Dear Editor,
The insistence of the caretaker coalition government for the data from the un-scrutinised house-to-house registration to be merged with the National Register of Registrants Database (NRRD) – which has been updated through several cycles of continuous registration and used as the basis for the last several elections, including the 2015 General and Regional Elections that led to the APNU+AFC coalition taking office – must be rejected as a perpetuation of delay tactics.

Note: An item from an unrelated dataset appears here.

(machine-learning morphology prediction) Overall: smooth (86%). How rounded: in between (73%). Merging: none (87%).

Any merger with the NRRD is worrisome for several reasons. Firstly, the merger of the data with the existing National Register of Registrants will contaminate the database and it may take months to address any such contamination. Secondly, the data gathered is suspect since the gathering of said information was not scrutinised. Thirdly, the form used in the house-to-house registration was not the statutory form required for such a purpose.
Editor, it is clear that the push for a merger is premised on the caretaker coalition government’s obsession with holding on to power – even if it means trampling of the Constitution of Guyana, which mandated that elections be held within three months of the successful passage of the no-confidence motion –that is by March 21, 2019.

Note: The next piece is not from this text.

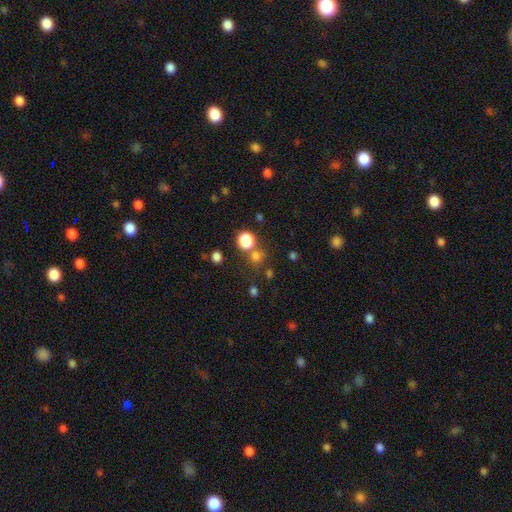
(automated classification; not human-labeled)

The fact that the caretaker coalition government has a complicit partner within the Secretariat of the Guyana Elections Commission (GECOM) is also not lost on the Guyanese people, given the options that were presented on the way forward by the Secretariat. On Friday, we saw another statutory GECOM meeting concluded without any serious talk about preparations for elections.
There can be no more delays, since Guyana is already over five months past the constitutional deadline for elections.

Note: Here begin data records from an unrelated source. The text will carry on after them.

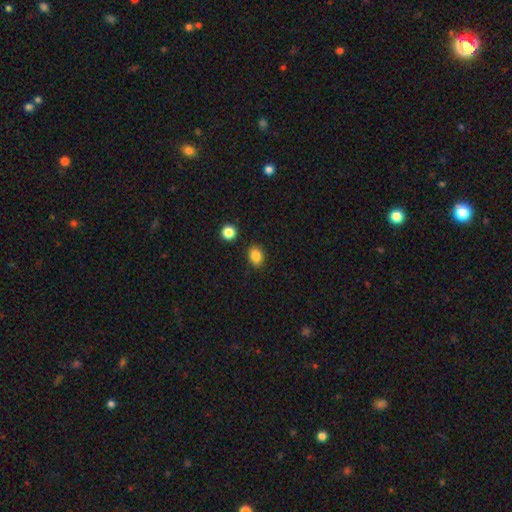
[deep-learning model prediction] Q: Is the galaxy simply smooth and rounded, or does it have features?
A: smooth — 86%.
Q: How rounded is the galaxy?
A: in between — 57%.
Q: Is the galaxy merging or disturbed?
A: none — 85%.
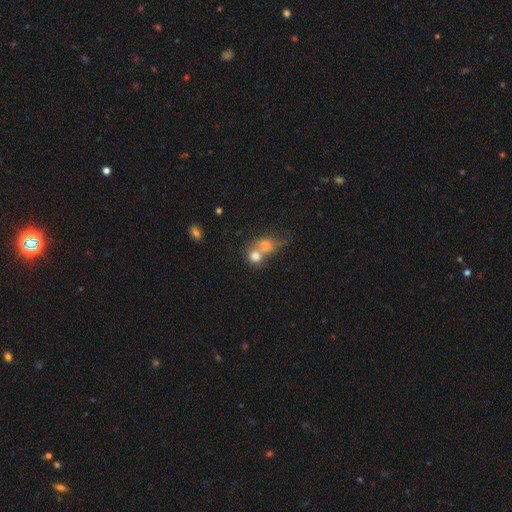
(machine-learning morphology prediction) Smooth or featured: smooth — 73% (featured or disk — 16%)
How rounded: round — 70% (in between — 28%)
Merging: merger — 65% (none — 24%)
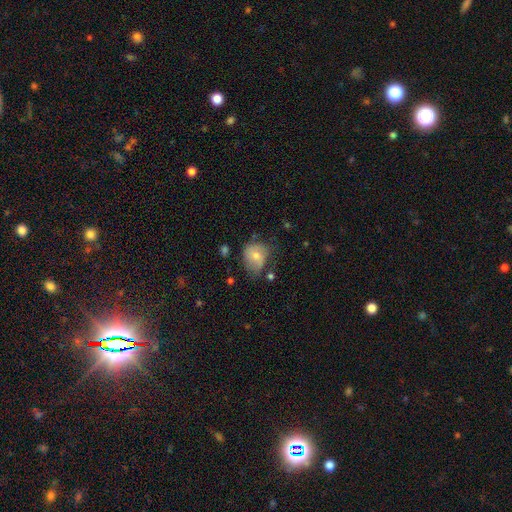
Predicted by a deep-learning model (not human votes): Smooth or featured: smooth — 63% (featured or disk — 28%)
How rounded: round — 54% (in between — 45%)
Merging: none — 41% (minor disturbance — 36%)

Additionally, Editor, the comments by the Director General of the Ministry of the Presidency, Joseph Harmon, as quoted by News Room in an article on September 6, 2019, headlined, ‘No ‘credible, practical’ alternative to merger of House-to-House data – Harmon’, are misleading at best. While Mr Harmon insists that opponents of the merger have provided no “credible, practical and efficient alternative,” he selectively forgets that the time-tested option of Claims and Objections is available. This proposal we have been making, which will capture new registrants and sanitise the list of those who are deceased, among other things.
There is no reason why extraneous matters should be allowed to cloud the situation at hand. A Preliminary List of Electors should be extracted from the NRRD and a Claims and Objections exercise should commence almost immediately to allow Guyana to move toward an election and end the uncertainty plaguing all sections of society.
Let’s all be reasonable and act with integrity.